Vitamin C plays an important part in our immune systems. This includes acting on T-lymphocytes, which organises and coordinates the body’s disease fighting cells, and to devour and destroy foreign invaders, such as viruses.

Good sources of Vitamin C include citrus fruits, strawberries, spinach, kale, brussel sprouts, broccoli, sweet potatoes, tomatoes and rock melon (cantaloupes), frozen and fresh berries such as blueberries and raspberries.

  • Vitamin D

Vitamin D helps regulate both the innate and adaptive immune systems and helps quickly identify and destroy pathogens from entering the body.

The best sources of Vitamin D include fatty fish (salmon, herrings, tuna and sardines), shellfish (oysters and shrimp), egg yolks, mushrooms, fortified milk and cereals. Vitamin D is also synthesised with exposure to sun light. Hence, it is important to get adequate Vitamin D through sun exposure, this may include 10-15 minutes a day at least 5 times per week, those with darker skin may need a bit more. It is important to be sun-safe too.

  • Zinc

Zinc acts in the immune system by developing and activating T-lymphocytes.  Zinc helps to prevent cold viruses from binding and replicating in the mucous membranes of the nose, hence, slowing or preventing the pathogens from entering the body.

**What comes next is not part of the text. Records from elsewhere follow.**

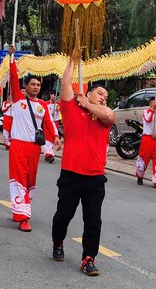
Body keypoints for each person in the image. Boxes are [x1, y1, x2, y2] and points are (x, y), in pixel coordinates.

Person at [51, 49, 114, 277]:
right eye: (99, 93)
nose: (103, 98)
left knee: (93, 220)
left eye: (106, 97)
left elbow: (109, 115)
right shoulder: (70, 110)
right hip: (71, 174)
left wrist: (87, 104)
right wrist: (73, 59)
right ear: (88, 92)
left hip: (95, 177)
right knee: (63, 215)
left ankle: (89, 258)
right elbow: (66, 82)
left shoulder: (103, 117)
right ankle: (58, 242)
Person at [3, 57, 59, 232]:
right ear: (26, 86)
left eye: (38, 85)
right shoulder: (19, 100)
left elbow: (49, 123)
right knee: (19, 178)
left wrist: (56, 137)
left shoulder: (43, 105)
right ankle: (23, 217)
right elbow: (13, 78)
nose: (36, 87)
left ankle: (20, 209)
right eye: (32, 84)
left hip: (34, 148)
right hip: (18, 146)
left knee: (30, 181)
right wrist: (12, 59)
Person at [135, 97, 156, 189]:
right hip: (147, 139)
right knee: (144, 158)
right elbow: (148, 119)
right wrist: (152, 109)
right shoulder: (146, 112)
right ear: (150, 103)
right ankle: (140, 176)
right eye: (155, 102)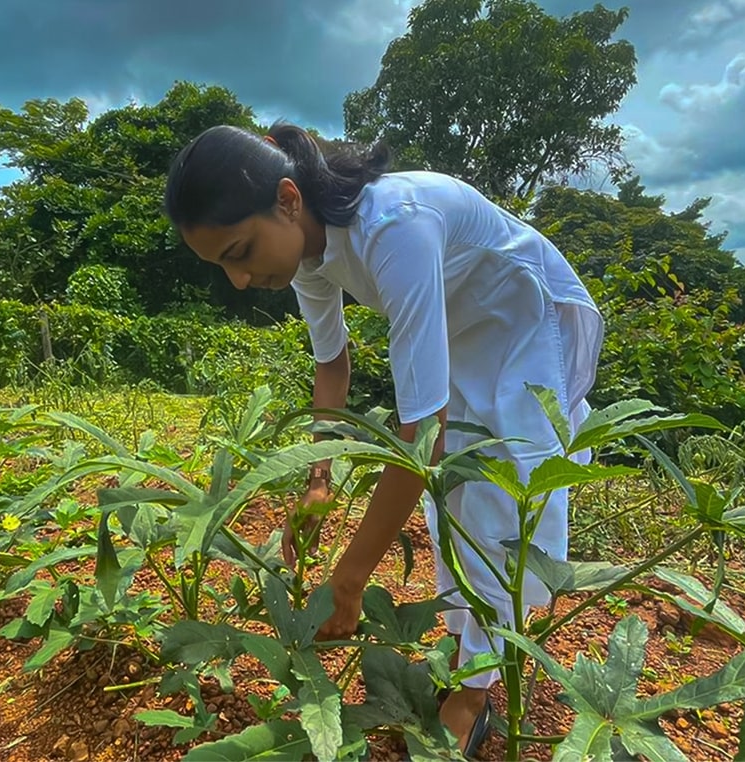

A good source of zinc includes, cooked oysters, crab and lobster, grass-fed beef and lamb, wheat germ, spinach, cashew, pumpkins, squash, sesame seeds and for the chocolate lovers, dark chocolate.

  • Vitamin B6

Vitamin B6 supports many biochemical reactions in the body that assist your body in fighting infections.
Vitamin B6 can be found in grass-fed beef, turkey and chicken breast, salmon, tuna, pistachio’s, sunflower and sesame seeds, avocadoes and whole grains.

  • Probiotics

Probiotics are required to keep the digestive system functional. They help break down  dangerous pathogens such as bacteria, viruses, fungi and parasites. A healthy gut helps prevent pathogens from entering the blood stream.

Good sources of probiotics include live and active cultures, sauerkraut, sour pickles, organic natural yoghurt, kefir, dark chocolate and olives (cured in brine).

  • Protein

When protein is consumed it is broken down into amino acids. These amino acids are then dispersed into proteins your body needs to function. These include antibodies and complement proteins that support the immune system.

Protein is found in meats, fish, low-dairy products such as yoghurt, milk and cottage cheese, almond milk, eggs, beans and nuts.

  • Garlic, onions, ginger and tumeric are known to boost the immune system and have anti-inflammatory properties which may help protect the immune system.
  • Hydration

Drinking at least 8 glassess of water a day may help flush toxins from the body and support the health of the immune system. Water is vital in helping the immune system as it assists in carry important nutrients and pathogen-fighting cells to cells in the body to fight off dangerous germs, pathogens that may weaken the immune system. That is, without water, the body’s defenses cannot be mobilised or toxins removed.

So let’s be proactive and prepare ourselves for this up and coming flu season and Covid-19 virus by having the best health we can.  However, be mindful of those who can’t get the shops or afford to ‘stock-up’ and take only what you need. In times like this we need to come together and help each other and assist those in need.